PIETRO SCAGLIONE
L'abrogazione a furor di popolo della Costituzione cilena (introdotta nel 1980 dal generale Pinochet) è un evento storico non solo per il SudAmerica, ma anche per il resto del mondo. Da 4 giorni il successo del SI al referendum per l'introduzione di una nuova Costituzione è festeggiato a Santiago e in altre città con clacson, trombe, bandiere, fumogeni, come per una vittoria nei Mondiali di calcio.
Il 78% di voti a favore dell'introduzione di una nuova Costituzione in Cile rappresenta una vittoria del popolo, dei giovani, degli studenti, dei lavoratori e delle classi sociali meno abbienti, sia contro i nostalgici della dittatura militare di Pinochet sia contro i sostenitori del liberismo sfrenato e delle privatizzazioni selvagge. Forse per questo motivo, l'establishment delle nazioni occidentali non sembra più di tanto entusiasta e minimizza la portata storica dell'evento.

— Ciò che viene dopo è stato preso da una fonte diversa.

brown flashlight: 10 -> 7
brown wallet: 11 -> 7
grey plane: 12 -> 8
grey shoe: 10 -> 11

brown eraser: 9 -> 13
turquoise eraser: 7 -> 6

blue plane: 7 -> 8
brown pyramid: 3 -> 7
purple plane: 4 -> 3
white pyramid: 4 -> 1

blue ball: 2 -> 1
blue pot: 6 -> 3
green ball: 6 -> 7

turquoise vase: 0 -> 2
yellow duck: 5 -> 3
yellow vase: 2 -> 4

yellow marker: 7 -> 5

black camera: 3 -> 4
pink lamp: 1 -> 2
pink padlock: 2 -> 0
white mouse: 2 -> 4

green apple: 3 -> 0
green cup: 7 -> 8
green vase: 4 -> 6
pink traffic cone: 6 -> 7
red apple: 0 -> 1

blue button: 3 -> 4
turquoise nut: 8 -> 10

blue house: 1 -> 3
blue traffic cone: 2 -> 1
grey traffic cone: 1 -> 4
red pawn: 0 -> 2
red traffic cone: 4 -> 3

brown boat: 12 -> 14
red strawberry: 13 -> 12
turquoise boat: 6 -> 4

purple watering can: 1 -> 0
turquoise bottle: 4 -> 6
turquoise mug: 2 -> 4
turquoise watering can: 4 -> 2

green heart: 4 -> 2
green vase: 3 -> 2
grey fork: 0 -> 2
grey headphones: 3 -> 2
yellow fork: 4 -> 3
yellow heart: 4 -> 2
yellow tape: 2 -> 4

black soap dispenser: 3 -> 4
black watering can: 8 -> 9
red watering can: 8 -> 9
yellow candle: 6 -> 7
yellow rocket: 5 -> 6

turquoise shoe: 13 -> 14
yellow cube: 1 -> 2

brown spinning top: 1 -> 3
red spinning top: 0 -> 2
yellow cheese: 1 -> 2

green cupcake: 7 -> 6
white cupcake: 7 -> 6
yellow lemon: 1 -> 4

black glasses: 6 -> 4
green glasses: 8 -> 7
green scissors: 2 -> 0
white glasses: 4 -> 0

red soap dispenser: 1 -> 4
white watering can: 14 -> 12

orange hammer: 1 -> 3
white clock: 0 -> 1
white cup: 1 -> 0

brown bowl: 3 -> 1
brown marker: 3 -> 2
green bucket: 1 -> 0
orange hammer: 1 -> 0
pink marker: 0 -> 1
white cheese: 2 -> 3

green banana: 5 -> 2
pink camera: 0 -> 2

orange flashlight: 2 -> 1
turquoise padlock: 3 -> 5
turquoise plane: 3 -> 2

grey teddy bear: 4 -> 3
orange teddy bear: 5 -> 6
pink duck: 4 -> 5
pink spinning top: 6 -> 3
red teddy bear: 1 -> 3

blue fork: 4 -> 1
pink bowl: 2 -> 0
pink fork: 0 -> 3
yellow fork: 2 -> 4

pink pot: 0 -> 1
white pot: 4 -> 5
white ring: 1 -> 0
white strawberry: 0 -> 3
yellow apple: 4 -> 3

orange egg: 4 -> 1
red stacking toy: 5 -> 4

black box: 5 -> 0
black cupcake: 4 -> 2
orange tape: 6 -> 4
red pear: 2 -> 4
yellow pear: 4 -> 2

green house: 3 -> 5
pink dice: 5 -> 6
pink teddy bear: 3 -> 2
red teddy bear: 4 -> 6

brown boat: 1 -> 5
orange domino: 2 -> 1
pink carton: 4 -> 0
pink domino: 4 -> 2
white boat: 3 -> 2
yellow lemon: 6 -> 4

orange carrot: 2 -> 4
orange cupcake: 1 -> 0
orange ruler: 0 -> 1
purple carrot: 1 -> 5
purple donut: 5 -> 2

La Costituzione cilena abrogata dal referendum del 25 Ottobre fu approvata nel 1980 dalla giunta militare del generale Augusto Pinochet, che prese il potere 7 anni prima, dopo il golpe dell'11 Settembre 1973, data dell'uccisione del Presidente socialista Salvador Allende. Si trattava di una Costituzione fondata sul liberismo economico più spinto e sulle tesi dei "Chicago Boys", gli economisti Usa che diedero origine alla dottrina economico-sociale chiamata "neoliberismo".
L'oppressivo regime militare di Pinochet fu sconfitto nel 1988 con il Referendum e nel 1989 con le nuove elezioni, accompagnate nelle piazze dalla musica degli Inti Illimani e di altri gruppi andini.
Tuttavia la Costituzione iperliberista rimase intatta. Nell'Ottobre di un anno fa, partendo dalla proteste giovanili contro il governo Piñera per le politiche economiche e per il rincaro dei biglietti della metropolitana, si avviò il percorso per il Referendum che chiedeva una nuova Costituzione e la nascita di un'Assemblea Costituente per riscriverla.